Each of the records below must be reproduced exactly.

--- RECORD EXCERPTS ---
-----
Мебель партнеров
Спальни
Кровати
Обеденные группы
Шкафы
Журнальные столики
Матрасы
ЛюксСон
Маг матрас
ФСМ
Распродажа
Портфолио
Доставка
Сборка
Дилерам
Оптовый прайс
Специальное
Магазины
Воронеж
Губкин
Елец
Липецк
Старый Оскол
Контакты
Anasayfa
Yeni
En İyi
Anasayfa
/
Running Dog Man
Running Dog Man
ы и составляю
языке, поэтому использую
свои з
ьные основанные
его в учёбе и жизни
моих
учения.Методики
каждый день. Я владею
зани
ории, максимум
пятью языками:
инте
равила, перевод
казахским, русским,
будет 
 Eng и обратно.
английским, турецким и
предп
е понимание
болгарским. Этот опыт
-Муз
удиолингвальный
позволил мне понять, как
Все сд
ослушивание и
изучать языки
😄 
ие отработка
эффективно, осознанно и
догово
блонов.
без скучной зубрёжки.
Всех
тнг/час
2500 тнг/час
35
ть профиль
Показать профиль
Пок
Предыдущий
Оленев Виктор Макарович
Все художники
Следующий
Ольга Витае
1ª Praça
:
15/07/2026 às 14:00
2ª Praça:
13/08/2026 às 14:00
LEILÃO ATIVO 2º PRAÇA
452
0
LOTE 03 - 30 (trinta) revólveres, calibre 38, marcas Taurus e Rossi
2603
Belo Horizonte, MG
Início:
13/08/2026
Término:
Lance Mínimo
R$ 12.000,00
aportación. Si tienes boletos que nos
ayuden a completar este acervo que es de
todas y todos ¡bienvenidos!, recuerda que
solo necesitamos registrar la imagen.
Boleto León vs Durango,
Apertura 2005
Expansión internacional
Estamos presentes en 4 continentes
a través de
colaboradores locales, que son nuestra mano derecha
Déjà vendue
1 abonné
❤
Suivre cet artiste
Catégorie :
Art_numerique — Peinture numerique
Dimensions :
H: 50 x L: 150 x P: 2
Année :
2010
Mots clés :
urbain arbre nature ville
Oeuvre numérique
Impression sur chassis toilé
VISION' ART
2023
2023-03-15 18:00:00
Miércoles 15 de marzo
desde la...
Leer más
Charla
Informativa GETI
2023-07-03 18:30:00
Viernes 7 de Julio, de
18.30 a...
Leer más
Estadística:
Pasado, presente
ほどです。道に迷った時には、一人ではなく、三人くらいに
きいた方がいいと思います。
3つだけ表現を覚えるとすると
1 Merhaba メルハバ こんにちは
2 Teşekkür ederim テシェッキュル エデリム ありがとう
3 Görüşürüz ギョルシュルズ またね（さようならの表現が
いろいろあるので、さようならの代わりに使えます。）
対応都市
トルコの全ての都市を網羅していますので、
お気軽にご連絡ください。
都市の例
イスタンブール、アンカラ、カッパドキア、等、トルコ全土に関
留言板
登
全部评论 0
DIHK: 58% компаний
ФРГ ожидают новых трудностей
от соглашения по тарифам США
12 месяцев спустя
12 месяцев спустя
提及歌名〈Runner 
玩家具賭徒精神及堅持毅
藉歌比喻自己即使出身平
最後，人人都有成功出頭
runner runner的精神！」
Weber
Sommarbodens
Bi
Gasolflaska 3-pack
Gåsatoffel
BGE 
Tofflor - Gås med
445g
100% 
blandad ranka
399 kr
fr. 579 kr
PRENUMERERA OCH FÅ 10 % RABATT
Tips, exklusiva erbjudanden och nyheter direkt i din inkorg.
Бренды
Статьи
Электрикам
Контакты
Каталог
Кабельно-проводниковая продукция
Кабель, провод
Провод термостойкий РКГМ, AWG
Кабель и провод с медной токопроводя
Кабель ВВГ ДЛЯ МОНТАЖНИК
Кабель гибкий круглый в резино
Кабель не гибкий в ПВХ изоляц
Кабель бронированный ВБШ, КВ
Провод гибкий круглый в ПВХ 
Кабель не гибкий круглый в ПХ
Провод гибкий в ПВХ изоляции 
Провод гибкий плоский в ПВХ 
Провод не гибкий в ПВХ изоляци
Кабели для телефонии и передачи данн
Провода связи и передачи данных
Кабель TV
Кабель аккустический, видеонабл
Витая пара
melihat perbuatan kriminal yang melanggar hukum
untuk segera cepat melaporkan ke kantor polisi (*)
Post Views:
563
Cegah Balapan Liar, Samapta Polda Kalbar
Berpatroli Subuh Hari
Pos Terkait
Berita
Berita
-----
--- SOLUTION TO THIS EXERCISE ---
Мебель партнеров
Спальни
Кровати
Обеденные группы
Шкафы
Журнальные столики
Матрасы
ЛюксСон
Маг матрас
ФСМ
Распродажа
Портфолио
Доставка
Сборка
Дилерам
Оптовый прайс
Специальное
Магазины
Воронеж
Губкин
Елец
Липецк
Старый Оскол
Контакты
Anasayfa
Yeni
En İyi
Anasayfa
/
Running Dog Man
Running Dog Man
ы и составляю
языке, поэтому использую
свои з
ьные основанные
его в учёбе и жизни
моих
учения.Методики
каждый день. Я владею
зани
ории, максимум
пятью языками:
инте
равила, перевод
казахским, русским,
будет 
 Eng и обратно.
английским, турецким и
предп
е понимание
болгарским. Этот опыт
-Муз
удиолингвальный
позволил мне понять, как
Все сд
ослушивание и
изучать языки
😄 
ие отработка
эффективно, осознанно и
догово
блонов.
без скучной зубрёжки.
Всех
тнг/час
2500 тнг/час
35
ть профиль
Показать профиль
Пок
Предыдущий
Оленев Виктор Макарович
Все художники
Следующий
Ольга Витае
1ª Praça
:
15/07/2026 às 14:00
2ª Praça:
13/08/2026 às 14:00
LEILÃO ATIVO 2º PRAÇA
452
0
LOTE 03 - 30 (trinta) revólveres, calibre 38, marcas Taurus e Rossi
2603
Belo Horizonte, MG
Início:
13/08/2026
Término:
Lance Mínimo
R$ 12.000,00
aportación. Si tienes boletos que nos
ayuden a completar este acervo que es de
todas y todos ¡bienvenidos!, recuerda que
solo necesitamos registrar la imagen.
Boleto León vs Durango,
Apertura 2005
Expansión internacional
Estamos presentes en 4 continentes
a través de
colaboradores locales, que son nuestra mano derecha
Déjà vendue
1 abonné
❤
Suivre cet artiste
Catégorie :
Art_numerique — Peinture numerique
Dimensions :
H: 50 x L: 150 x P: 2
Année :
2010
Mots clés :
urbain arbre nature ville
Oeuvre numérique
Impression sur chassis toilé
VISION' ART
2023
2023-03-15 18:00:00
Miércoles 15 de marzo
desde la...
Leer más
Charla
Informativa GETI
2023-07-03 18:30:00
Viernes 7 de Julio, de
18.30 a...
Leer más
Estadística:
Pasado, presente
ほどです。道に迷った時には、一人ではなく、三人くらいに
きいた方がいいと思います。
3つだけ表現を覚えるとすると
1 Merhaba メルハバ こんにちは
2 Teşekkür ederim テシェッキュル エデリム ありがとう
3 Görüşürüz ギョルシュルズ またね（さようならの表現が
いろいろあるので、さようならの代わりに使えます。）
対応都市
トルコの全ての都市を網羅していますので、
お気軽にご連絡ください。
都市の例
イスタンブール、アンカラ、カッパドキア、等、トルコ全土に関
留言板
登
全部评论 0
DIHK: 58% компаний
ФРГ ожидают новых трудностей
от соглашения по тарифам США
12 месяцев спустя
12 месяцев спустя
提及歌名〈Runner 
玩家具賭徒精神及堅持毅
藉歌比喻自己即使出身平
最後，人人都有成功出頭
runner runner的精神！」
Weber
Sommarbodens
Bi
Gasolflaska 3-pack
Gåsatoffel
BGE 
Tofflor - Gås med
445g
100% 
blandad ranka
399 kr
fr. 579 kr
PRENUMERERA OCH FÅ 10 % RABATT
Tips, exklusiva erbjudanden och nyheter direkt i din inkorg.
Бренды
Статьи
Электрикам
Контакты
Каталог
Кабельно-проводниковая продукция
Кабель, провод
Провод термостойкий РКГМ, AWG
Кабель и провод с медной токопроводя
Кабель ВВГ ДЛЯ МОНТАЖНИК
Кабель гибкий круглый в резино
Кабель не гибкий в ПВХ изоляц
Кабель бронированный ВБШ, КВ
Провод гибкий круглый в ПВХ 
Кабель не гибкий круглый в ПХ
Провод гибкий в ПВХ изоляции 
Провод гибкий плоский в ПВХ 
Провод не гибкий в ПВХ изоляци
Кабели для телефонии и передачи данн
Провода связи и передачи данных
Кабель TV
Кабель аккустический, видеонабл
Витая пара
melihat perbuatan kriminal yang melanggar hukum
untuk segera cepat melaporkan ke kantor polisi (*)
Post Views:
563
Cegah Balapan Liar, Samapta Polda Kalbar
Berpatroli Subuh Hari
Pos Terkait
Berita
Berita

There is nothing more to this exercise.